O setor de comércio também mostra grande vulnerabilidade: 75% das empresas não possuem certificações ESG ou ambientais, o que as coloca em posição frágil perante consumidores e investidores que priorizam empresas alinhadas às práticas responsáveis. A ausência de uma gerência de sustentabilidade não representa apenas um déficit técnico, mas uma ameaça concreta à competitividade.

Para enfrentar esse cenário, 60% das empresas planejam contratar consultorias especializadas, enquanto mais da metade pretende capacitar seus executivos e responsáveis por conformidade. A criação de métricas já é prática entre mais da metade das organizações, mas ainda é incipiente. A vinculação dessas métricas à remuneração da liderança — adotada por apenas 31% — é essencial para consolidar o compromisso com os objetivos sustentáveis.

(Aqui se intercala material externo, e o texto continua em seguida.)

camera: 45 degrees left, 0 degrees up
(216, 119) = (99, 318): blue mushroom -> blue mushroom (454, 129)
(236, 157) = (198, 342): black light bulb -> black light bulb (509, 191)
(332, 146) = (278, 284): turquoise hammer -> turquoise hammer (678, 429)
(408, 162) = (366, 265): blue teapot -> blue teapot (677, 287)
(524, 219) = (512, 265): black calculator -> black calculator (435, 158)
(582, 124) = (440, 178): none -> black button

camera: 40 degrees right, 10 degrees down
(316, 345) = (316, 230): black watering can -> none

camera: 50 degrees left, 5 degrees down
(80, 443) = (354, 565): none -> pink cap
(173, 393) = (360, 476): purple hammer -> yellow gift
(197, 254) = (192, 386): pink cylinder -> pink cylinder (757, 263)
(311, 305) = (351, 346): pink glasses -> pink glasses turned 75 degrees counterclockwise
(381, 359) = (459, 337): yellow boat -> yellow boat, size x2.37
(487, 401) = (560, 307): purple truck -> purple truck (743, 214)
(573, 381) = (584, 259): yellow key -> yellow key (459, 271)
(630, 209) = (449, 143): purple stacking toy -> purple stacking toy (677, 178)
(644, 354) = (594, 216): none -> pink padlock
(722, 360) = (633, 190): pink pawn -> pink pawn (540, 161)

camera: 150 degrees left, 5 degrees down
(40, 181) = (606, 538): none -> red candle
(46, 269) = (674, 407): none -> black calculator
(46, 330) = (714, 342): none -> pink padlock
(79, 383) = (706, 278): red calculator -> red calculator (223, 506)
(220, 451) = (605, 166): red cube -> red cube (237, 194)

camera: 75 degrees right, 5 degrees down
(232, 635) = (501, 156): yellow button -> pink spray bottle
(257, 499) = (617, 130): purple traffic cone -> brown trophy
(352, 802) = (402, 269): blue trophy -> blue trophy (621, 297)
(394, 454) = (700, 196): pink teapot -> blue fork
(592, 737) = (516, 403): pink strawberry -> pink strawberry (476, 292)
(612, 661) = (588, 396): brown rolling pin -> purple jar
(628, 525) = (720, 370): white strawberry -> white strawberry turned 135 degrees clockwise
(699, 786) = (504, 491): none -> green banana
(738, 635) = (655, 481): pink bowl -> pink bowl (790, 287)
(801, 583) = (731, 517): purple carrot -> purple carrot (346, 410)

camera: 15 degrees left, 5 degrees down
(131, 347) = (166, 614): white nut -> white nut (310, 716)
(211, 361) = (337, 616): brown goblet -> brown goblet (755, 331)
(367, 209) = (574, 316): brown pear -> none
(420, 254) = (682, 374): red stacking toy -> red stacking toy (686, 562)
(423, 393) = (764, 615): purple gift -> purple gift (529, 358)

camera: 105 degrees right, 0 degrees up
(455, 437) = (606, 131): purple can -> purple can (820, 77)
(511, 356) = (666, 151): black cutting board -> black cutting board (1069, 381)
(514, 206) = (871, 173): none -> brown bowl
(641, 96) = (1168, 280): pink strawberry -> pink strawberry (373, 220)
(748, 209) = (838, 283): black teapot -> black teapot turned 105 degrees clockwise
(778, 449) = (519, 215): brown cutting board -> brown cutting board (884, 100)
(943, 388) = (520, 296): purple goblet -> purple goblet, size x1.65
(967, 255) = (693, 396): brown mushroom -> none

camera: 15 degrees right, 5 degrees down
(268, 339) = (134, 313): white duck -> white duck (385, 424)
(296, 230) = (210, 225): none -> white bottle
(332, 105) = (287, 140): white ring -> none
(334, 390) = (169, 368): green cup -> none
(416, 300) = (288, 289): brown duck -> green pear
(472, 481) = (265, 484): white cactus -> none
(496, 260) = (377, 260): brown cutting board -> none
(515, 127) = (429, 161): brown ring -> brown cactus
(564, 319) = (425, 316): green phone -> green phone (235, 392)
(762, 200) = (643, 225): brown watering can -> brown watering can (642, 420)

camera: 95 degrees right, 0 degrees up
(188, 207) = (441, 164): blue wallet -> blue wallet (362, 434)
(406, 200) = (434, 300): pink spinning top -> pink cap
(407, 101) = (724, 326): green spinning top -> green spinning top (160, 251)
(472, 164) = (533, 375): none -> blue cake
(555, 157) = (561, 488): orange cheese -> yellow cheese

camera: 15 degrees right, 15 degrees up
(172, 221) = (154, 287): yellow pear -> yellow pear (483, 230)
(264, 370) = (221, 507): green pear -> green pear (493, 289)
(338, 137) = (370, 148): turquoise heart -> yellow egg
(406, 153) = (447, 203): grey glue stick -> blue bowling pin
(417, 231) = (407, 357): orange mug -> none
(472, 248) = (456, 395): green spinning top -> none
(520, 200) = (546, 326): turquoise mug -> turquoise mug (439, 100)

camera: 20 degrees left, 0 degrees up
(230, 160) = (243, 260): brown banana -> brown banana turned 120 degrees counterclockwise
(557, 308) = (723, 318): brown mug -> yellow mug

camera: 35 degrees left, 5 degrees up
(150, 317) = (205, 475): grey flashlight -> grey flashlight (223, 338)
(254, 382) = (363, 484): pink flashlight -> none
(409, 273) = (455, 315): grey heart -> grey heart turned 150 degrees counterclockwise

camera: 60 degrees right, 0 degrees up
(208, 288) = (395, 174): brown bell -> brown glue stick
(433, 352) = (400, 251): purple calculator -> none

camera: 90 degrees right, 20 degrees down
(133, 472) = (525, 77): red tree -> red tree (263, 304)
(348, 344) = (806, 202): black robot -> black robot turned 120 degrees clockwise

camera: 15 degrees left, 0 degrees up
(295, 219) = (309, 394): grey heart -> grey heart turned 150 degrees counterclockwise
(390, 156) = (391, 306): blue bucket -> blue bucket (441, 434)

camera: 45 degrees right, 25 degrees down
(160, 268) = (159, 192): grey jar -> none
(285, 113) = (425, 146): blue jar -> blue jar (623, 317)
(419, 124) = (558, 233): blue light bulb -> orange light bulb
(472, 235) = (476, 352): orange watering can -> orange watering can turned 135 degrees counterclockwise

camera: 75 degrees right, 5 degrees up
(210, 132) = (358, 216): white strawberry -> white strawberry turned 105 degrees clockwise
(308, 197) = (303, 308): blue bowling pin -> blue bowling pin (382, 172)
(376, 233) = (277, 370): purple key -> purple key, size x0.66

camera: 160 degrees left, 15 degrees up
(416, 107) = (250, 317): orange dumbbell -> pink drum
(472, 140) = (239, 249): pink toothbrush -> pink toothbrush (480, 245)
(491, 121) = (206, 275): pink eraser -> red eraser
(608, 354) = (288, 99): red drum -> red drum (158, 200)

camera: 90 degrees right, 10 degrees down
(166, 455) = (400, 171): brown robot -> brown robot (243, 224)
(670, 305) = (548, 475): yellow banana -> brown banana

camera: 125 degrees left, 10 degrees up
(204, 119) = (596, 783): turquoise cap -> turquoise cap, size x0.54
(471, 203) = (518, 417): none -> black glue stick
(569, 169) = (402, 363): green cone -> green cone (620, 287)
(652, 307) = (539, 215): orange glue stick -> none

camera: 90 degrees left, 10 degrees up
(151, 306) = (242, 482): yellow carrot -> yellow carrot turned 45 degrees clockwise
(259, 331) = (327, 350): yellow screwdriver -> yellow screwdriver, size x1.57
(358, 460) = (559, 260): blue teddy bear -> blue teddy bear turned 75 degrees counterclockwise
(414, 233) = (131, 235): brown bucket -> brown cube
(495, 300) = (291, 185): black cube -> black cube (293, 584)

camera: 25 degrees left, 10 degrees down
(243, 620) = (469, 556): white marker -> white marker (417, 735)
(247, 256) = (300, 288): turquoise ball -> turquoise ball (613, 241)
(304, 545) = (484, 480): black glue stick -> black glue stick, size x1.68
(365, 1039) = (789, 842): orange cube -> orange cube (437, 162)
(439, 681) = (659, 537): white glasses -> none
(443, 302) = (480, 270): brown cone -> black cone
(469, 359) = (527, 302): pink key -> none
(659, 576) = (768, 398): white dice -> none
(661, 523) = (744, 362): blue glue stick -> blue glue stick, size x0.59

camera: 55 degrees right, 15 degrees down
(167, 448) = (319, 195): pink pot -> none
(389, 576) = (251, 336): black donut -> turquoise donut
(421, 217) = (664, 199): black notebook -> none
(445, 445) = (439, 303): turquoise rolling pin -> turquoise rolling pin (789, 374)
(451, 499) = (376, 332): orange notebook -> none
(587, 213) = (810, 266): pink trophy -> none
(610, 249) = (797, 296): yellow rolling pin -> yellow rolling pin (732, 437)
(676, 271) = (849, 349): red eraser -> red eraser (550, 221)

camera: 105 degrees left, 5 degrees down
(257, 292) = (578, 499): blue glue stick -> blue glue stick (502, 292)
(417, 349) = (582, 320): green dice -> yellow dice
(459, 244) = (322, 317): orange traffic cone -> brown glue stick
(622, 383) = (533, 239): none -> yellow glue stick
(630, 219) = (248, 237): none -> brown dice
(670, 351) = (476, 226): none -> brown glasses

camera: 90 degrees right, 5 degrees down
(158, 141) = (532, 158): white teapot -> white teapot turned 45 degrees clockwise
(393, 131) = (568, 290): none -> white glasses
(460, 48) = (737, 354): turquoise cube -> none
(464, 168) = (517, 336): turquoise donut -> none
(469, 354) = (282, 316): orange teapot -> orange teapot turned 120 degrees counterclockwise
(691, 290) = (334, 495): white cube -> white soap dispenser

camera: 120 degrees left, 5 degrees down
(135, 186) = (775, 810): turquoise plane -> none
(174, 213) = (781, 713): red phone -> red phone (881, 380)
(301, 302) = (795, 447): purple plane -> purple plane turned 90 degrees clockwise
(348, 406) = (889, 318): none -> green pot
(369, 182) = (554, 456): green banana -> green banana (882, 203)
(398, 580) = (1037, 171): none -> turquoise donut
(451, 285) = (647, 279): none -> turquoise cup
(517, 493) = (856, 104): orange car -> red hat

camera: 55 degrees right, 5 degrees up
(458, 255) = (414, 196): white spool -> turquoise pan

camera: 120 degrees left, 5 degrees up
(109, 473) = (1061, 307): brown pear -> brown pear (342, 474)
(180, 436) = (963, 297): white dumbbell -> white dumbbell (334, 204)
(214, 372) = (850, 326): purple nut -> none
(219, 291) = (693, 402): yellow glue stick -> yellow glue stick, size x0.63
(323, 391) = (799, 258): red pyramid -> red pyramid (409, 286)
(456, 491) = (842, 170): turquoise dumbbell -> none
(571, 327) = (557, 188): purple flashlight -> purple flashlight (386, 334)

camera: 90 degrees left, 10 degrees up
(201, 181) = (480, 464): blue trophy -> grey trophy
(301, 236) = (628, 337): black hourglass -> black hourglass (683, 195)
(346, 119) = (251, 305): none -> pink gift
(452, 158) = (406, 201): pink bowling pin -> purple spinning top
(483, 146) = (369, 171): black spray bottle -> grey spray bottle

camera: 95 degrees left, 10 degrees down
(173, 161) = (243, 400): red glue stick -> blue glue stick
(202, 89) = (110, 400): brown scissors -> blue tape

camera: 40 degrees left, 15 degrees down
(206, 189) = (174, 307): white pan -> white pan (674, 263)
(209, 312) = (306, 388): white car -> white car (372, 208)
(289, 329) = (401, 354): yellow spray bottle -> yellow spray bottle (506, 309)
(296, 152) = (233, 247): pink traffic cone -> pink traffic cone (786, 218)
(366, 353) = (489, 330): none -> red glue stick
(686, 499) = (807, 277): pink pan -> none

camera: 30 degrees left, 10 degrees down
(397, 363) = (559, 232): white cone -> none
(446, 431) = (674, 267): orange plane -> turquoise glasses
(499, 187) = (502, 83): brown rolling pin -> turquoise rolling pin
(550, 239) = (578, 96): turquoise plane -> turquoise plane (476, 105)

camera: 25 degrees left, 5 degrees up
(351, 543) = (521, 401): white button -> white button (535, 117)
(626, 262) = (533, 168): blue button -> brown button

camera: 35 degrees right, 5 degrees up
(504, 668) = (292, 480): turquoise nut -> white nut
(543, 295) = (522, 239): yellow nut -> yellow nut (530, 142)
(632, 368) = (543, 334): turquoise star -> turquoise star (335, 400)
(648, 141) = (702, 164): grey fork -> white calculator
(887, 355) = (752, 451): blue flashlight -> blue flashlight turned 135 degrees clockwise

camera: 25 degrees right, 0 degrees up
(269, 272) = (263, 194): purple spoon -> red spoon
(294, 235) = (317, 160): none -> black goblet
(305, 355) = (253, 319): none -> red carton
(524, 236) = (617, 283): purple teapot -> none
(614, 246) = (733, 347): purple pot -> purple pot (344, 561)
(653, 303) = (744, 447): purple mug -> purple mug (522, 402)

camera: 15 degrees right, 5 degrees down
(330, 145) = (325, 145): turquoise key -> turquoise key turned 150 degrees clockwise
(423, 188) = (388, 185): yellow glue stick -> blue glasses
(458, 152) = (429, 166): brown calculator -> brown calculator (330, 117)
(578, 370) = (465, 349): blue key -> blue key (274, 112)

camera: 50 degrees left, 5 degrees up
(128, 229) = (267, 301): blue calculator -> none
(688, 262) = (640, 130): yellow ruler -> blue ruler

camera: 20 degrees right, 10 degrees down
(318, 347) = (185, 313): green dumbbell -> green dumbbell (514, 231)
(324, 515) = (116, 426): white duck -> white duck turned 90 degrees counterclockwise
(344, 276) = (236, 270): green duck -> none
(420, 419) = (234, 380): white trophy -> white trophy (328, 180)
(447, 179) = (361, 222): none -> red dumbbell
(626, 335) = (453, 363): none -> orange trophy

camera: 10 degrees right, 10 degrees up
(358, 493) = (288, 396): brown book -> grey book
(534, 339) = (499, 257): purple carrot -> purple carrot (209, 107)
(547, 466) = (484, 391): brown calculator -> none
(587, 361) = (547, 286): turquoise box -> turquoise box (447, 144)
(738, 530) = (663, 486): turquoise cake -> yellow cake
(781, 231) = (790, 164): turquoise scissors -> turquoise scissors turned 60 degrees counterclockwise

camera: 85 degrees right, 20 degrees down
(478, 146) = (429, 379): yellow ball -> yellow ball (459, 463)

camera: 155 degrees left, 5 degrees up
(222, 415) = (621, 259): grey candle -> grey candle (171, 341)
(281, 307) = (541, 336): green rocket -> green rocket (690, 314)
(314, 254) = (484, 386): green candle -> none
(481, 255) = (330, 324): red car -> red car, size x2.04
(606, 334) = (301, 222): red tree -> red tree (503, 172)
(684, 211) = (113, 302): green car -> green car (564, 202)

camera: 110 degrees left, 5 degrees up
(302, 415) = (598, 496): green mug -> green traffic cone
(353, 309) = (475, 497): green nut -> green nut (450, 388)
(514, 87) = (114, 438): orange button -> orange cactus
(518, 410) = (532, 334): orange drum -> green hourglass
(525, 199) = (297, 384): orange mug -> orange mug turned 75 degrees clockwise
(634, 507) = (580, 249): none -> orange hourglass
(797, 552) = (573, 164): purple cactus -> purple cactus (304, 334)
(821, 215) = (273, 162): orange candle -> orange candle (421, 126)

A adoção de tecnologias avançadas já desponta como resposta estratégica. 62% das empresas já utilizam ou pretendem usar inteligência artificial em suas operações de relações com investidores até 2026, buscando maior integração entre os relatórios financeiros e os dados de sustentabilidade. Essa inovação contribui para aumentar a eficiência na comunicação com o mercado, apesar de os meios tradicionais — sites corporativos, e-mails e eventos institucionais — ainda prevalecerem.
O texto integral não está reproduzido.